Пару лет назад возвращались мы из крымского лагеря. Я там ежегодно в отпуске работаю. Последняя ночь в поезде, детки, сто двадцать человек, наконец, заснули. Ехать осталось буквально несколько часов. Будит кто-то, трясет за плечо. В соседнем вагоне ножевое ранение в живот. Я иду послушно, даже тороплюсь. Что я там буду делать с ранением голыми руками? Перебинтую, дам анальгин? Тамбур залит кровью—видимо, анальгин уже не понадобится. В плацкарте какие-то бабушки с узлами, женщины и дети. На боковушке скрючившись лежит совсем молоденький парнишка. Глубину раны оценить невозможно, крови почти нет. Давление нормальное. Перевязываю, успокаиваю. Парнишка бледный. И пьяный. И весь вагон тоже пьяный, а убивец (и он тоже здесь, здоровенный мужик с разбитой физиономией)—просто в белой горячке. Это его кровь в тамбуре, с пострадавшим они подрались. «Мы нож отняли и спрятали»,—шепчет мне проводница. Господи! У меня там два вагона детей! Раненого, ясно, надо во Владимире снимать с поезда и в больницу, а этого-то красавца куда девать? «Ща»,—успокаивает сосед по полке и куда-то уходит. Сцена следующая: те же и два амбала, на кулаки накручены простыни. Пьяные. Бьют убивца в противоположном тамбуре. Связываемся со станцией через начальника поезда, обещают помощь. Сцена третья—город Владимир. Приходит девушка-фельдшер из медпункта, вряд ли она еще чем-нибудь поможет. Приходит совершенно пьяный милиционер и немножко бьет убивца. Зовет по рации подкрепление. Теперь их уже трое, они выводят беднягу на перрон, приковывают наручниками к столбу и несколько минут непрерывно лупят. А где же «скорая», парнишке-то плохо! Ща. Милиционер приносит военные носилки, они очень ржавые, и сразу ясно, что в двери в разложенном состоянии они не пролезут. Вести раненого пешком я не разрешаю, вдруг кровотечение откроется? Он просит пить, проводница замечает, что это плохой знак, она в кино видела про войну. Все суетятся, пациент мой делается совсем грустный, ничего уже не просит, только мелко дрожит. Наконец, подъезжает «скорая», мы выносим парня на руках. Он благодарит заплетающимся языком. Трогаемся, я иду спать. «Какая у вас профессия, Анна Александровна, героическая»,—встречают меня в вагоне.
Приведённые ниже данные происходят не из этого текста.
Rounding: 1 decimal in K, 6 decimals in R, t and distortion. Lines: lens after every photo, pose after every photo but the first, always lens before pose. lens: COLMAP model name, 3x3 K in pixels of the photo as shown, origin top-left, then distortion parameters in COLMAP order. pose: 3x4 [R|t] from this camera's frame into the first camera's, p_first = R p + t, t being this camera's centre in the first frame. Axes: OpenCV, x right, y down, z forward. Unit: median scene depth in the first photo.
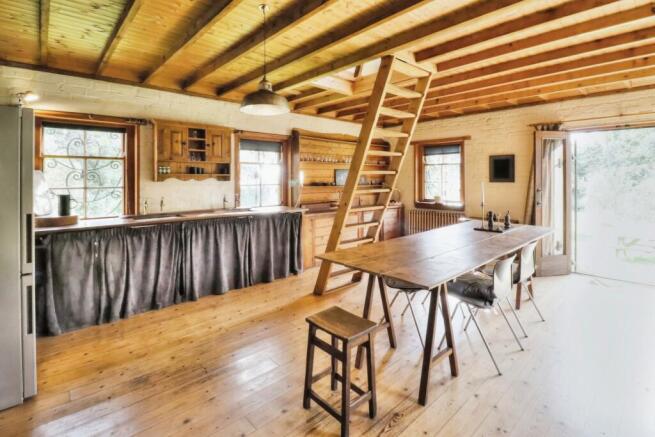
lens RADIAL K [[316.2, 0, 328.2], [0, 316.2, 180.1], [0, 0, 1]] dist [-0.000790, -0.000117]
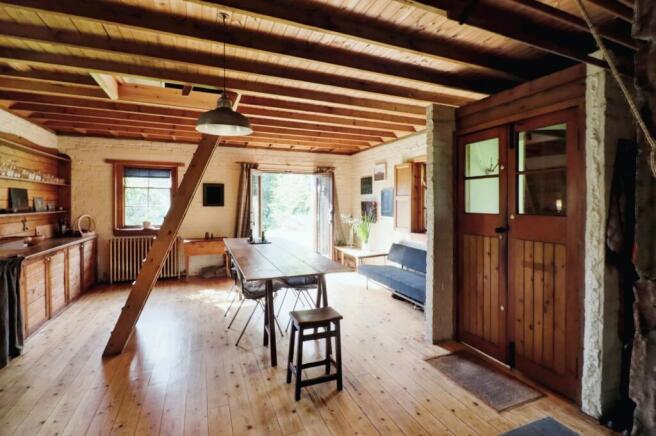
lens RADIAL K [[320.1, 0, 328.8], [0, 320.1, 201.3], [0, 0, 1]] dist [-0.000533, -0.000085]
pose [[0.348570, 0.005676, 0.937265, -0.382287], [-0.002669, 0.999984, -0.005064, -0.006019], [-0.937279, -0.000736, 0.348580, 0.156367]]
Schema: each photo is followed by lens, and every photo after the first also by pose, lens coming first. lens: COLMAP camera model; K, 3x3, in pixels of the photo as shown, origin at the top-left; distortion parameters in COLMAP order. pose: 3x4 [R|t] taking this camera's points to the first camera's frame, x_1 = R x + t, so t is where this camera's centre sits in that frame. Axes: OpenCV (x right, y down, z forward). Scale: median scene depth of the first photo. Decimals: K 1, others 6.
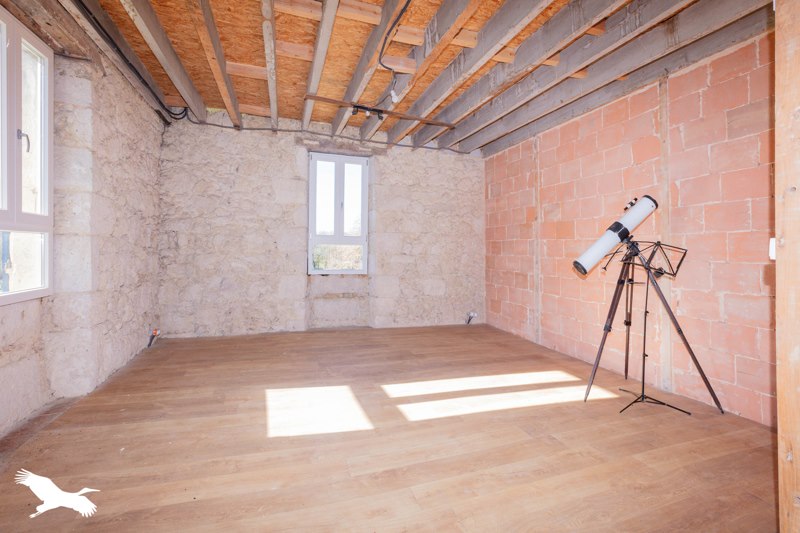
lens RADIAL K [[389.9, 0, 401.8], [0, 389.9, 243.5], [0, 0, 1]] dist [0.002536, 0.000108]
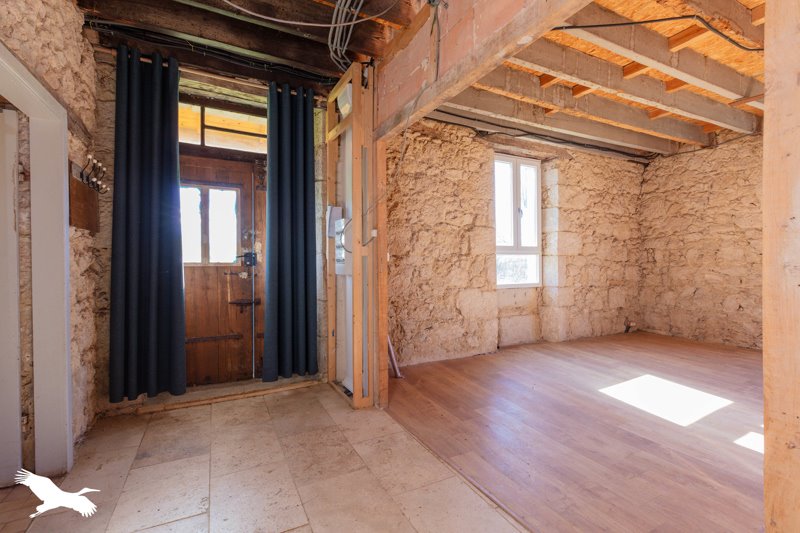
lens RADIAL K [[362.5, 0, 400.0], [0, 362.5, 266.5], [0, 0, 1]] dist [0.000121, 0.000032]
pose [[0.125505, 0.000570, -0.992093, 0.480450], [0.022030, 0.999752, 0.003361, 0.005414], [0.991848, -0.022278, 0.125462, 0.042989]]
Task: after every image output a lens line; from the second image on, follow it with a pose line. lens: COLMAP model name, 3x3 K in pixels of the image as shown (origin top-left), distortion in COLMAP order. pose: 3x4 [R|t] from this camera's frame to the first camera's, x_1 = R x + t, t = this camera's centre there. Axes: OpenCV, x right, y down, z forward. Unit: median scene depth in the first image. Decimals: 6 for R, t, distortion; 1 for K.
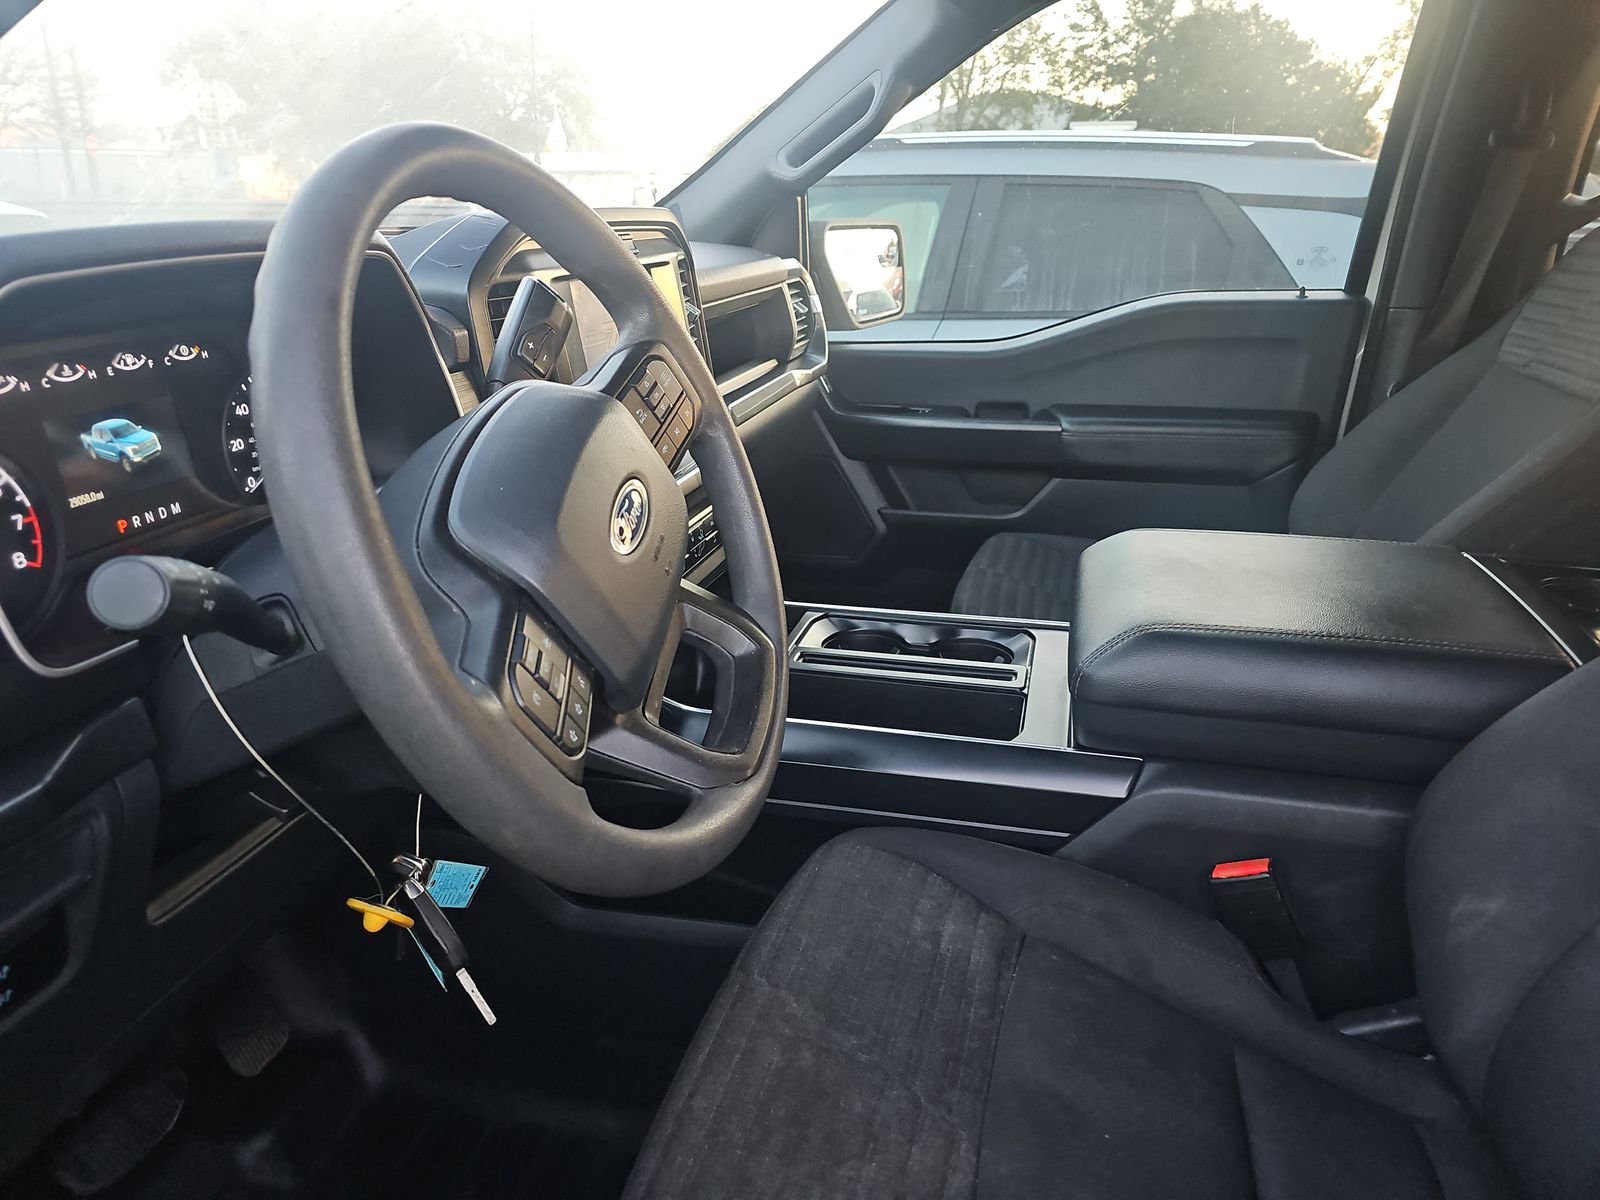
lens RADIAL K [[1073.7, 0, 800.0], [0, 1073.7, 600.0], [0, 0, 1]] dist [0.046608, -0.043602]
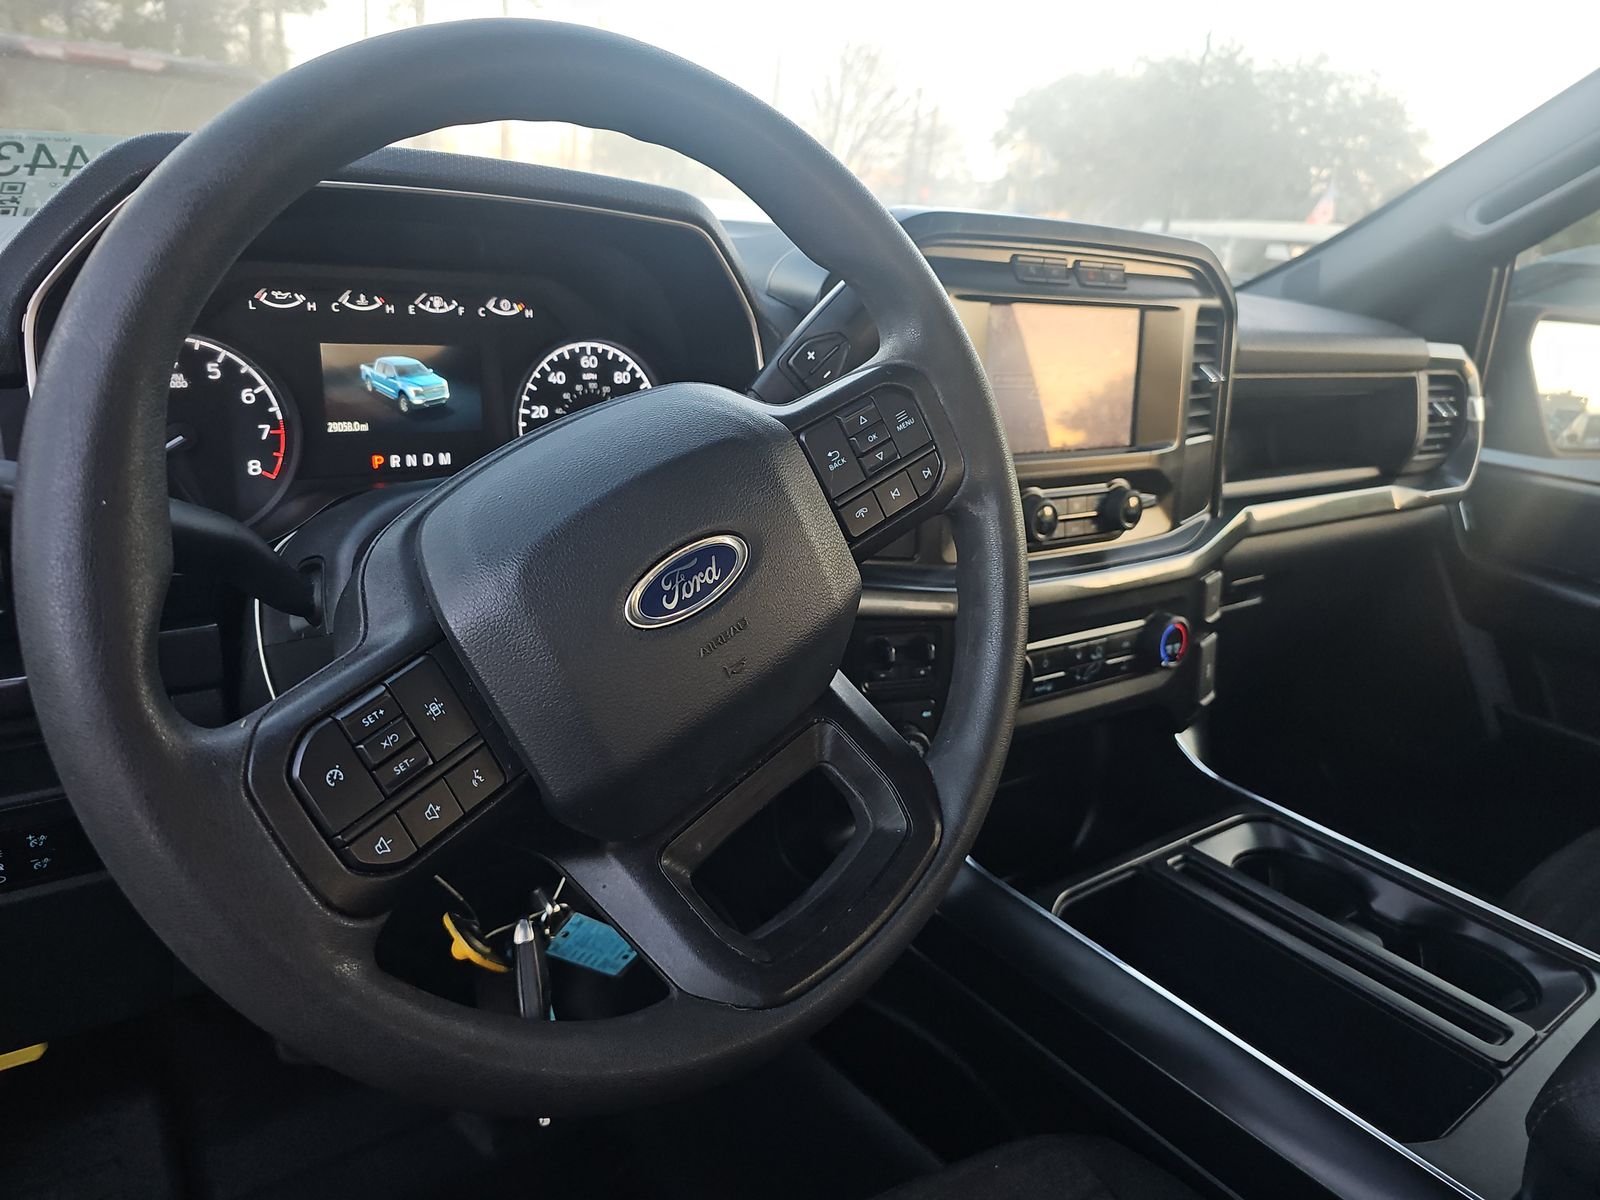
lens RADIAL K [[1073.7, 0, 800.0], [0, 1073.7, 600.0], [0, 0, 1]] dist [0.046608, -0.043602]
pose [[0.782988, 0.274327, -0.558278, 0.254995], [-0.305367, 0.951426, 0.039233, -0.100713], [0.541923, 0.139761, 0.828726, 0.392731]]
Надеюсь, что у того паренька все наладилось. Надеюсь, что вне работы мне не придется столкнуться с такой ситуацией, когда помочь уже невозможно, что я буду всегда находить в себе силы побежать на крик: «Врача, врача!» Одного только опасаюсь. Как бы рядом со мной в поезде или другом общественном месте кто-нибудь не начал рожать. Боюсь не справиться, поэтому уже приготовила перед отпуском учебник акушерства—пролистать на досуге.